Matthews is a town I am proud to serve, but being a town commissioner occasionally offers a front row seat to fireworks. The latest came in a contentious 4-3 vote Monday evening regarding the inclusion of HB514 in our legislative agenda, which is a list of things the town deems important and intends to ask our state representatives to support. Rep. Bill Brawley, R-Mecklenburg, sponsored the bill that would give select localities (currently just Matthews and Mint Hill) the ability to operate municipal charter schools, but it does not obligate us to do.
I did not support the bill’s inclusion in our legislative agenda for a number of reasons. It does not engender collaboration with the Charlotte Mecklenburg school board, which may now take retaliatory measures. It has not been proven to be fiscally or functionally viable if schools were constructed, or even been vetted by our community at large. Public support for the bill prior to our vote was almost non-existent, but dissension rife. This legislation is being rushed through at the 11th hour with insufficient consideration given to the concerns of all stakeholders. In Matthews we live and die by the consensus process. Let us hope any negative consequences can be mitigated.
HB 514 creates another concern I find most troubling of all: the portrayal of the dispute as being about racial prejudice.

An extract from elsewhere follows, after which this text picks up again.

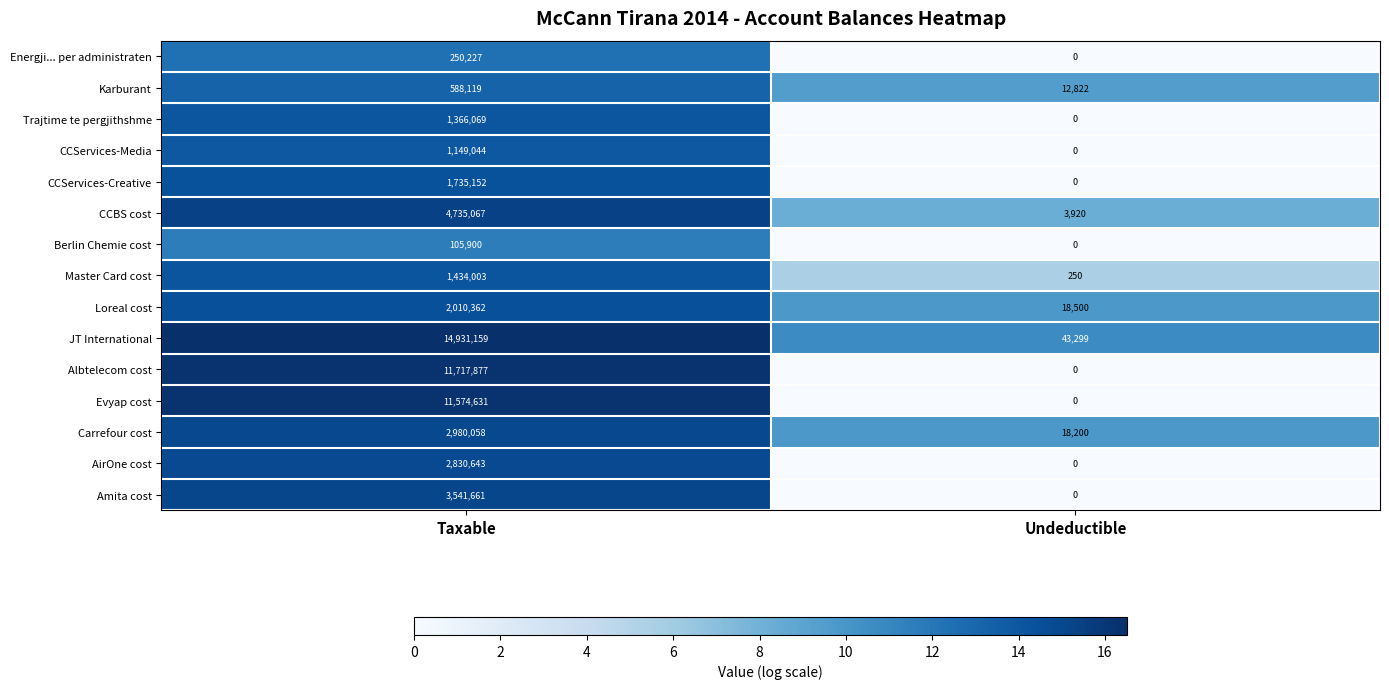

How many distinct data groups are displayed?

15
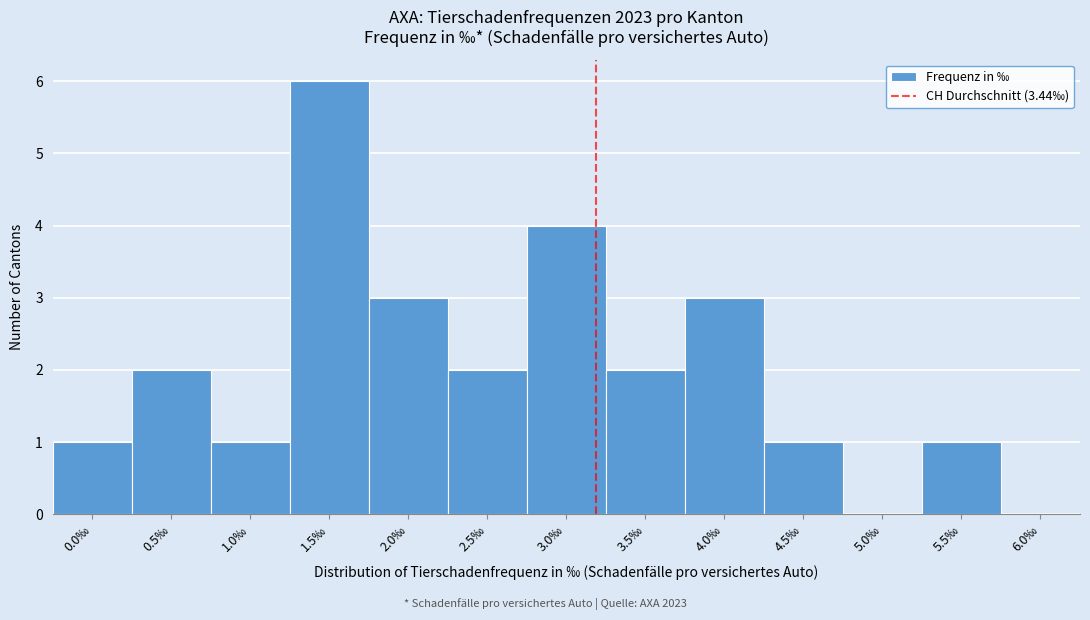

Reading left to right, transcribe all the data shown in this chart.

0.0‰=1	0.5‰=2	1.0‰=1	1.5‰=6	2.0‰=3	2.5‰=2	3.0‰=4	3.5‰=2	4.0‰=3	4.5‰=1	5.0‰=0	5.5‰=1	6.0‰=0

When asked by a CMS board member at a March 20 meeting why we were insistent that Matthews children attend Matthews schools, I responded by saying in part that our kids were proud of their hometown. The Observer's headline on the story was "Matthews schools for Matthews kids: Town pride or race prejudice?" Even the most casual reader knew the title was aimed squarely at my comment and not a take on a Jane Austen novel.
To be clear, I have no desire to push for the return to Matthews of children from nearby schools in other municipalities (Bain Elementary, Providence High School, for example), nor do I advocate students from other municipalities leave schools located here. My point was that Matthews children want to go to schools proximate to their homes, period. I think this is true for children regardless of where they live. There was nothing racially motivated or prejudicial in my comment. Although I disagree with the vote of some of my colleagues on the town board, I likewise do not believe their support of the bill has anything to do with race. It’s all about our kids going to schools near their homes and not being under the constant threat of reassignment.

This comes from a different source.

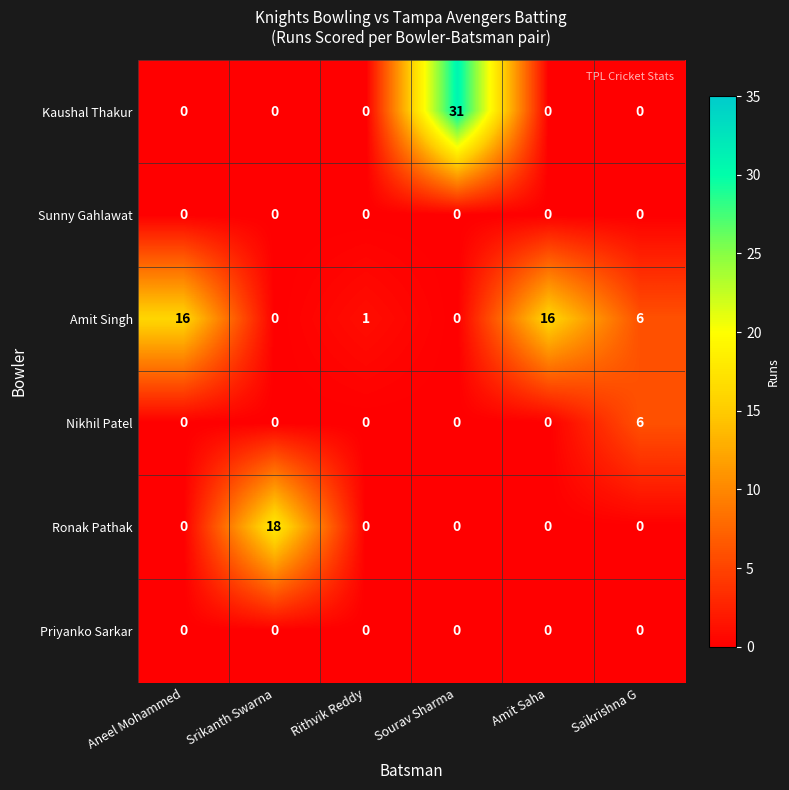

Is the value of Priyanko Sarkar at Sourav Sharma greater than the value of Amit Singh at Amit Saha?

No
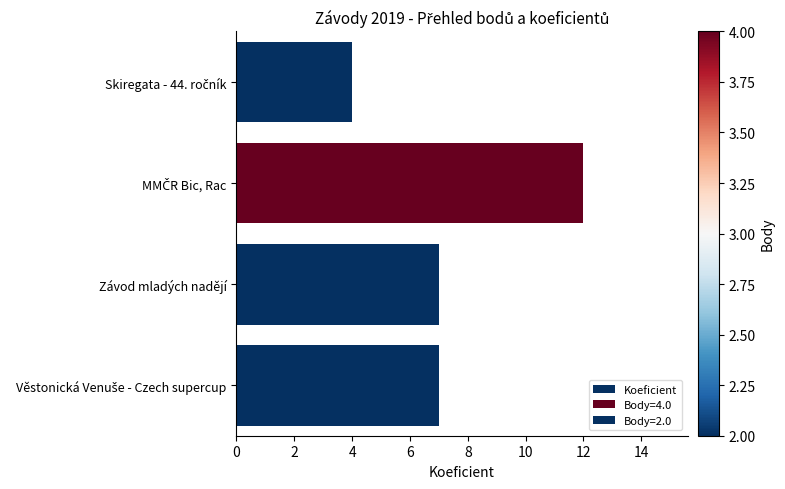

How many categories are shown in the chart?

4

I just do not see HB 514 as a sound means to this end, because the unfortunate fact is that if Matthews ever does engage the municipal charter option allowed by the bill, the schools created would be much less diversely populated than our current CMS schools. I do not think this is a desirable outcome. Developing an understanding of those different from us is best learned at an early age. There is no better place to learn these lessons than in school.
Whether HB 514 becomes law or dies in the state Senate, I am hopeful our community, Matthews elected leaders and the CMS board can work together for the best possible outcomes for our children. That is what is important.